M(DW): Although “Breeding Ground” and “Feeding Ground” share the same basic story and are related, is it more correct to say that “A Matter of Blood” is the first novel you write in a series? How different is the approach for a series of novels than the one for a stand-alone story?
SP: Well, technically A Matter of Blood isn't the first in a series, but the first in a trilogy, so it's more like planning one really long book. There is an arc within each but then the over-riding arc of the three books, which you wouldn't get in a series where the main character tends to remain static. The main issue when writing a trilogy is to make sure each one is satisfying in itself but also pays off a third of the over-riding story. It's certainly been harder on the brain than writing the straight horror!
M(DW): Not only that “A Matter of Blood” is the first novel in “The Dog-Faced Gods” trilogy, but you also will release, under the Sarah Silverwood pseudonym, “The Double-Edged Sword” the first novel in “The Nowhere Chronicles” series. Did you start to enjoy writing series of novels? How do you manage to handle the writing of two series of novels at the same time?
SP: Ha! It was more business sense than anything. There is a security that comes in signing for a trilogy that you don't have signing on one book! But yes, I am enjoying them – in a weird and twisted and brain-fried way – and will probably do the same again. There may well be more stories in The Nowhere Chronicles after this trilogy, but featuring different characters as the leads. I'm enjoying the world I've created there.

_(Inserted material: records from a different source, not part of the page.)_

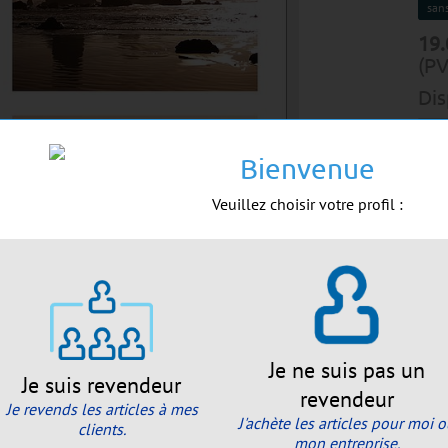
sans
19.
(PV
Dis
Bienvenue
A
Veuillez choisir votre profil :
For
Emb
Env
Je ne suis pas un
Je suis revendeur
revendeur
Je revends les articles à mes
J'achète les articles pour moi 
clients.
mon entreprise.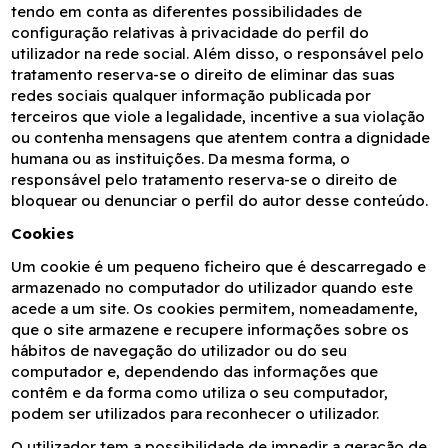
tendo em conta as diferentes possibilidades de
configuração relativas à privacidade do perfil do
utilizador na rede social. Além disso, o responsável pelo
tratamento reserva-se o direito de eliminar das suas
redes sociais qualquer informação publicada por
terceiros que viole a legalidade, incentive a sua violação
ou contenha mensagens que atentem contra a dignidade
humana ou as instituições. Da mesma forma, o
responsável pelo tratamento reserva-se o direito de
bloquear ou denunciar o perfil do autor desse conteúdo.
Cookies
Um cookie é um pequeno ficheiro que é descarregado e
armazenado no computador do utilizador quando este
acede a um site. Os cookies permitem, nomeadamente,
que o site armazene e recupere informações sobre os
hábitos de navegação do utilizador ou do seu
computador e, dependendo das informações que
contêm e da forma como utiliza o seu computador,
podem ser utilizados para reconhecer o utilizador.
O utilizador tem a possibilidade de impedir a geração de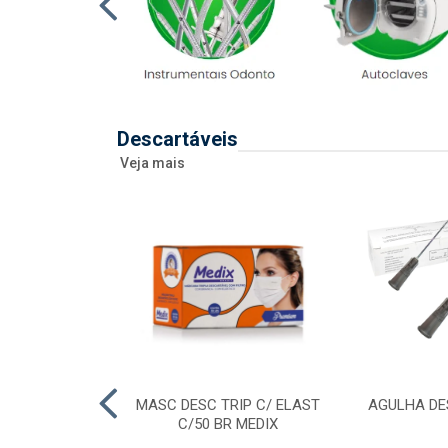
Descartáveis
Veja mais
 DESC 20ML
MASC DESC TRIP C/ ELAST
AGULHA DE
RAL/ENTERAL
C/50 BR MEDIX
SR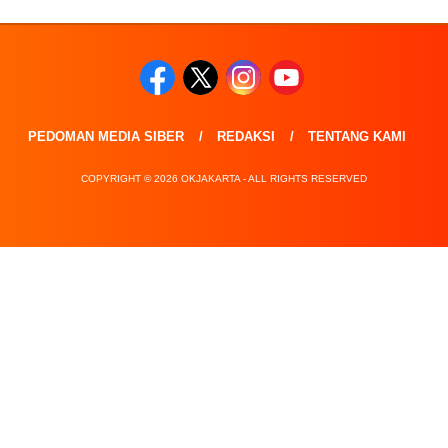
PEDOMAN MEDIA SIBER
REDAKSI
TENTANG KAMI
COPYRIGHT © 2026 OKJAKARTA - ALL RIGHTS RESERVED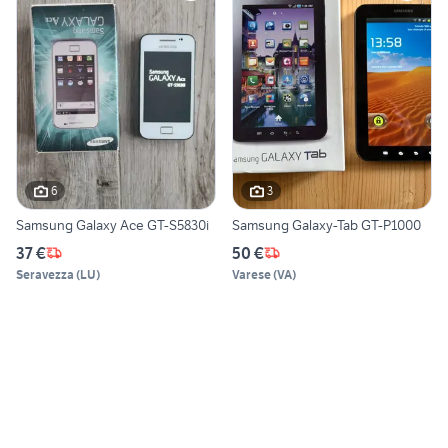
6
3
Samsung Galaxy Ace GT-S5830i
Samsung Galaxy-Tab GT-P1000
37 €
50 €
Seravezza
(
LU
)
Varese
(
VA
)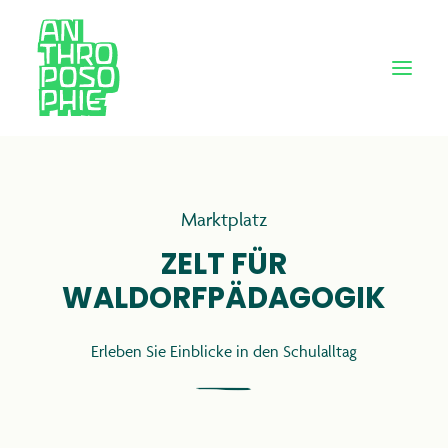
Marktplatz
ZELT FÜR
WALDORFPÄDAGOGIK
Erleben Sie Einblicke in den Schulalltag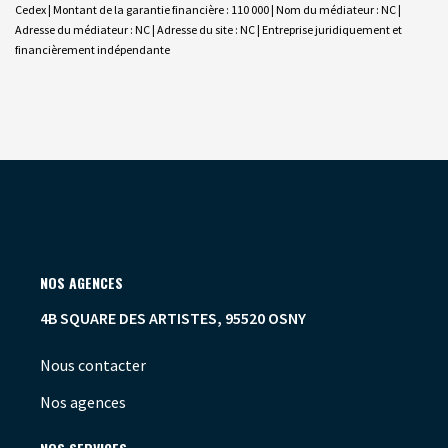
Cedex | Montant de la garantie financière : 110 000 | Nom du médiateur : NC |
Adresse du médiateur : NC | Adresse du site : NC |
Entreprise juridiquement et
financièrement indépendante
NOS AGENCES
4B SQUARE DES ARTISTES, 95520 OSNY
Nous contacter
Nos agences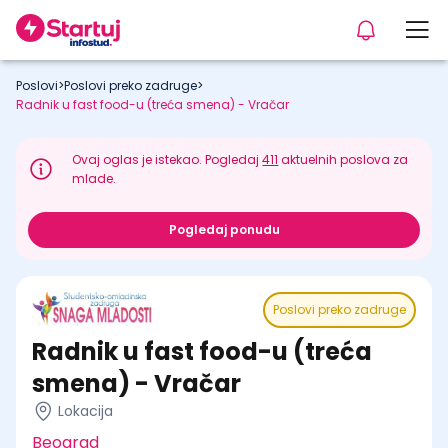
Poslovi
>
Poslovi preko zadruge
>
Radnik u fast food-u (treća smena) - Vračar
Ovaj oglas je istekao. Pogledaj
411
aktuelnih poslova za
mlade.
Pogledaj ponudu
Poslovi preko zadruge
Radnik u fast food-u (treća
smena) - Vračar
Lokacija
Beograd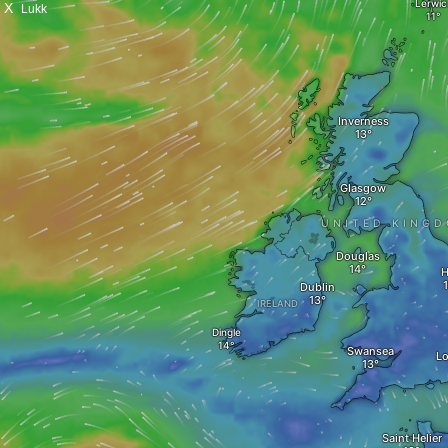
X
Lukk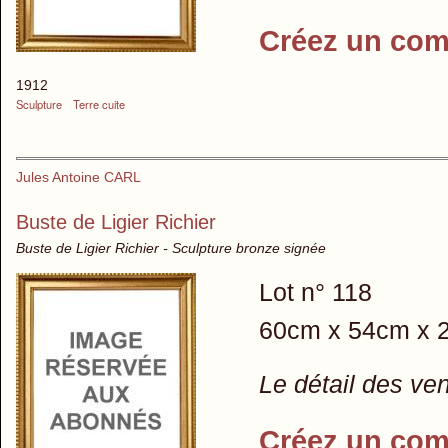
Créez un com
1912
Sculpture
Terre cuite
Jules Antoine CARL
Buste de Ligier Richier
Buste de Ligier Richier - Sculpture bronze signée
Lot n° 118
60cm x 54cm x 
Le détail des ve
Créez un com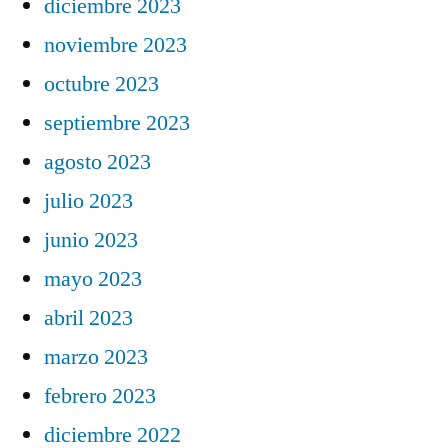
diciembre 2023
noviembre 2023
octubre 2023
septiembre 2023
agosto 2023
julio 2023
junio 2023
mayo 2023
abril 2023
marzo 2023
febrero 2023
diciembre 2022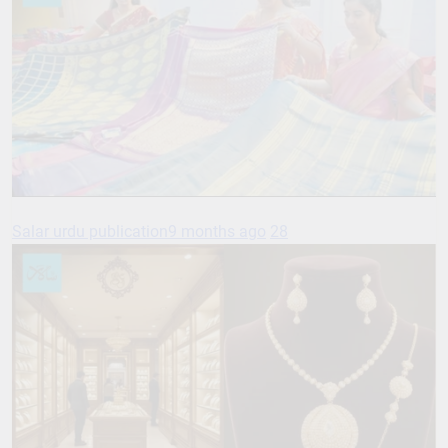
Salar urdu publication
9 months ago
28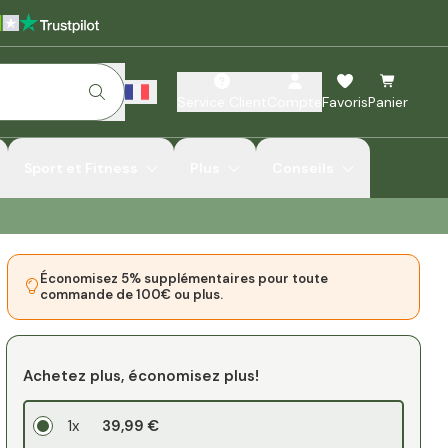
Service Client
Compte
Favoris
Panier
Sport et Fitness
Plus
Conseils
Économisez 5% supplémentaires pour toute
commande de 100€ ou plus.
Achetez plus, économisez plus!
1x
39,99 €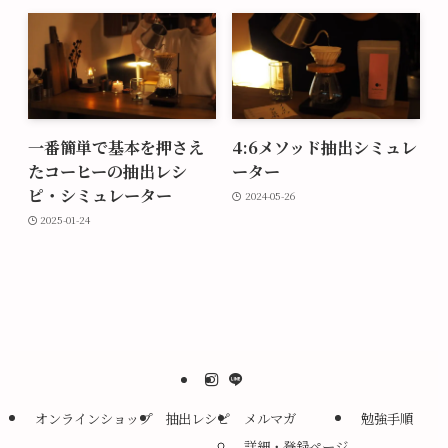
一番簡単で基本を押さえ
4:6メソッド抽出シミュレ
たコーヒーの抽出レシ
ーター
ピ・シミュレーター
2024-05-26
2025-01-24
オンラインショップ
抽出レシピ
メルマガ
勉強手順
詳細・登録ページ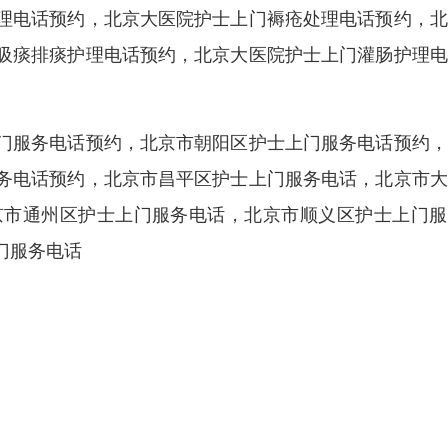
理电话预约，北京大医院护士上门褥疮处理电话预约，北
吸痰排痰护理电话预约，北京大医院护士上门灌肠护理电
门服务电话预约，北京市朝阳区护士上门服务电话预约，
务电话预约，北京市昌平区护士上门服务电话，北京市大
京市通州区护士上门服务电话，北京市顺义区护士上门服
门服务电话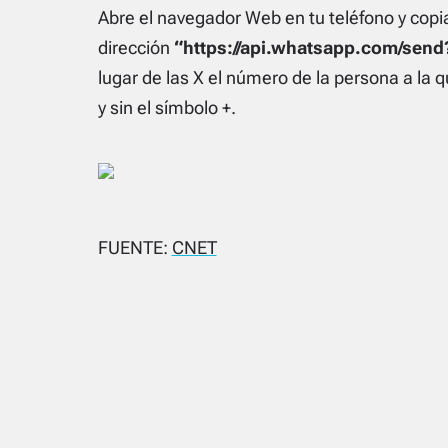
Abre el navegador Web en tu teléfono y copia
dirección
“https://api.whatsapp.com/se
lugar de las X el número de la persona a la q
y sin el símbolo +.
FUENTE:
CNET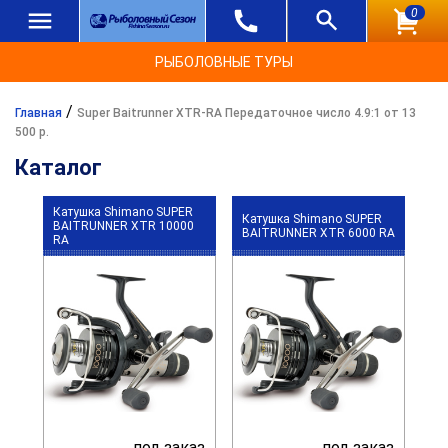
0
РЫБОЛОВНЫЕ ТУРЫ
/
Главная
Super Baitrunner XTR-RA Передаточное число 4.9:1 от 13
500 р.
Каталог
Катушка Shimano SUPER
Катушка Shimano SUPER
BAITRUNNER XTR 10000
BAITRUNNER XTR 6000 RA
RA
под заказ
под заказ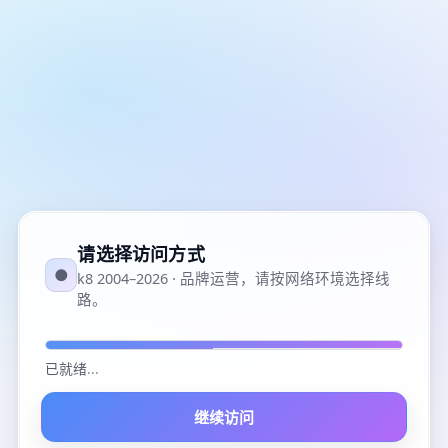
请选择访问方式
●
k8 2004–2026 · 品牌运营，请按网络环境选择线
路。
已就绪
...
继续访问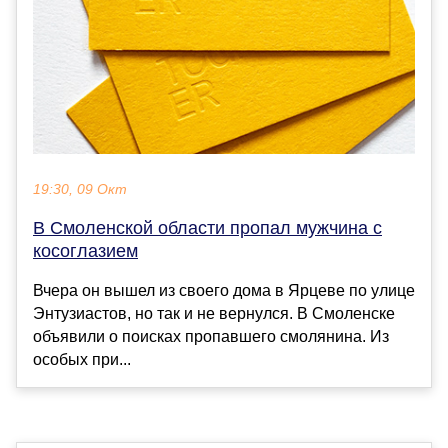
19:30, 09 Окт
В Смоленской области пропал мужчина с
косоглазием
Вчера он вышел из своего дома в Ярцеве по улице
Энтузиастов, но так и не вернулся. В Смоленске
объявили о поисках пропавшего смолянина. Из
особых при...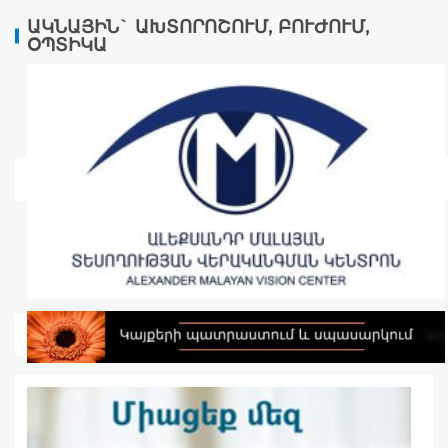
ԱԿՆԱՅԻՆ` ԱԽՏՈՐՈՇՈՒՄ, ԲՈՒԺՈՒՄ,
ՕՊՏԻԿԱ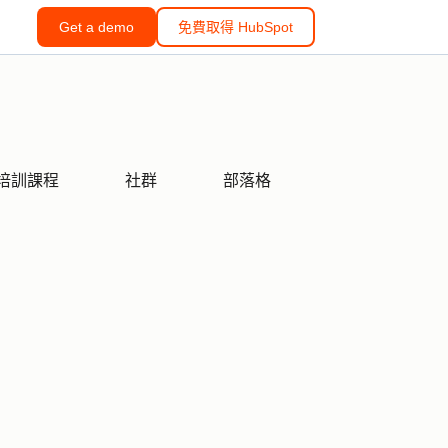
Get a demo
免費取得 HubSpot
培訓課程
社群
部落格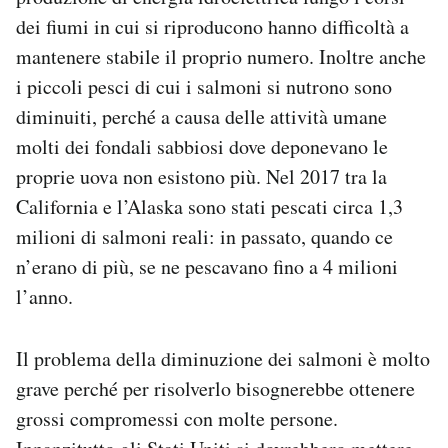
dei fiumi in cui si riproducono hanno difficoltà a
mantenere stabile il proprio numero. Inoltre anche
i piccoli pesci di cui i salmoni si nutrono sono
diminuiti, perché a causa delle attività umane
molti dei fondali sabbiosi dove deponevano le
proprie uova non esistono più. Nel 2017 tra la
California e l’Alaska sono stati pescati circa 1,3
milioni di salmoni reali: in passato, quando ce
n’erano di più, se ne pescavano fino a 4 milioni
l’anno.
Il problema della diminuzione dei salmoni è molto
grave perché per risolverlo bisognerebbe ottenere
grossi compromessi con molte persone.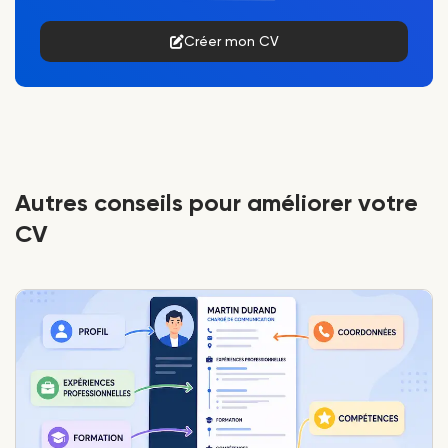
Créer mon CV
Autres conseils pour améliorer votre
CV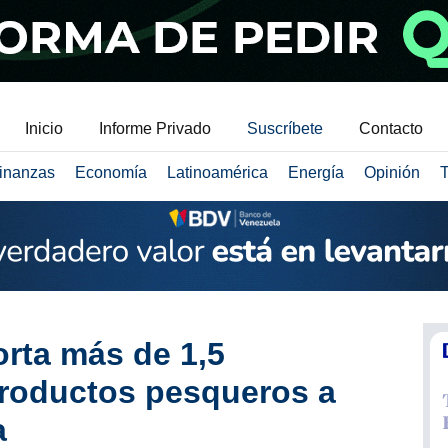
Inicio
Informe Privado
Suscríbete
Contacto
inanzas
Economía
Latinoamérica
Energía
Opinión
T
rta más de 1,5
productos pesqueros a
a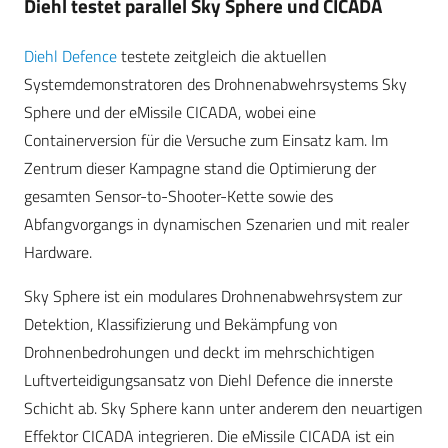
Diehl testet parallel Sky Sphere und CICADA
Diehl Defence
testete zeitgleich die aktuellen
Systemdemonstratoren des Drohnenabwehrsystems Sky
Sphere und der eMissile CICADA, wobei eine
Containerversion für die Versuche zum Einsatz kam. Im
Zentrum dieser Kampagne stand die Optimierung der
gesamten Sensor-to-Shooter-Kette sowie des
Abfangvorgangs in dynamischen Szenarien und mit realer
Hardware.
Sky Sphere ist ein modulares Drohnenabwehrsystem zur
Detektion, Klassifizierung und Bekämpfung von
Drohnenbedrohungen und deckt im mehrschichtigen
Luftverteidigungsansatz von Diehl Defence die innerste
Schicht ab. Sky Sphere kann unter anderem den neuartigen
Effektor CICADA integrieren. Die eMissile CICADA ist ein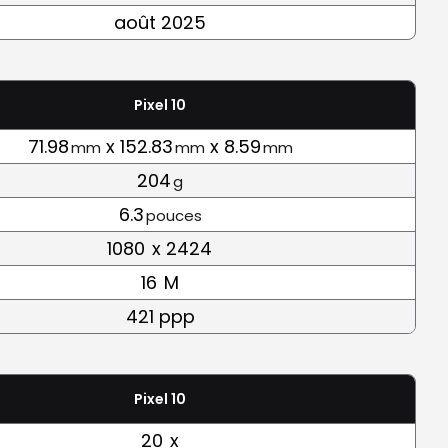
août 2025
Pixel 10
71.98
x 152.83
x 8.59
mm
mm
mm
204
g
6.3
pouces
1080
x 2424
16
M
421 ppp
Pixel 10
20
x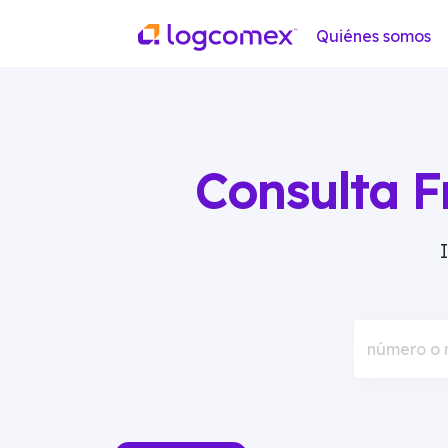
Quiénes somos
Consulta F
número o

M(DW): Why the choice for a pseudonym in the case of “The Double-Edged Sword”? Considering that “The Double-Edged Sword” is a young-adult novel can the use of a pseudonym be seen as delimitation from the other part of your career?
SP: Gollancz wanted me to use a pseudonym for the YA so I did. I'm not sure if it's to separate the two brands within the same publishing house or because my adult fiction is very adult in terms of content. Either way, I was happy to have a different persona for the YA.
M(DW): How different is the writing for an adult audience than for a younger one? Does your experience as a teacher help you in writing “The Double-Edged Sword”?
SP: When I first started writing The Double-Edged Sword I was aware I was writing for younger readers, but by about thirty pages in I'd forgotten and was just writing a fantasy novel with younger main characters. The think I do like is that – although the book is very dark in places – you can be more quirky with YA. Kids look at the world differently than adults and they're not as cynical. My experiences as a teacher probably did help as I spent six years around teenagers and had got used to all their crazy behaviour and the way they approach things. Teenagers are great fun – they're full of all the promise of the world and have very little doubt. Their fears are different to ours. In many ways, they're more interesting.
M(DW): You won the British Fantasy Awards for the Best Short Fiction last year. Did this award change your career in any way? Does winning of such awards make a personal goal for you?
SP: Everyone likes to win awards or be nominated for them – you just can't help it! I don't think that award helped me particularly, but the year before when I was on the short list for Best Novel, that brought me to that attention of Gollancz who then asked me to pitch to them, which led to both the trilogy deals I now have.
M(DW): You are certainly focused on your two series at the moment, “The Dog-Faced Gods” and “The Nowhere Chronicles”, but are there any ideas pushing in the back of your mind for a future novel? Any other future plans for your writing career?
SP: I think once I've finished 'The Dog-Faced Gods' I'll be writing a dark SF/Crime trilogy – more news on that later!
Thank you very much for your time and answers. It has been an honor and a pleasure.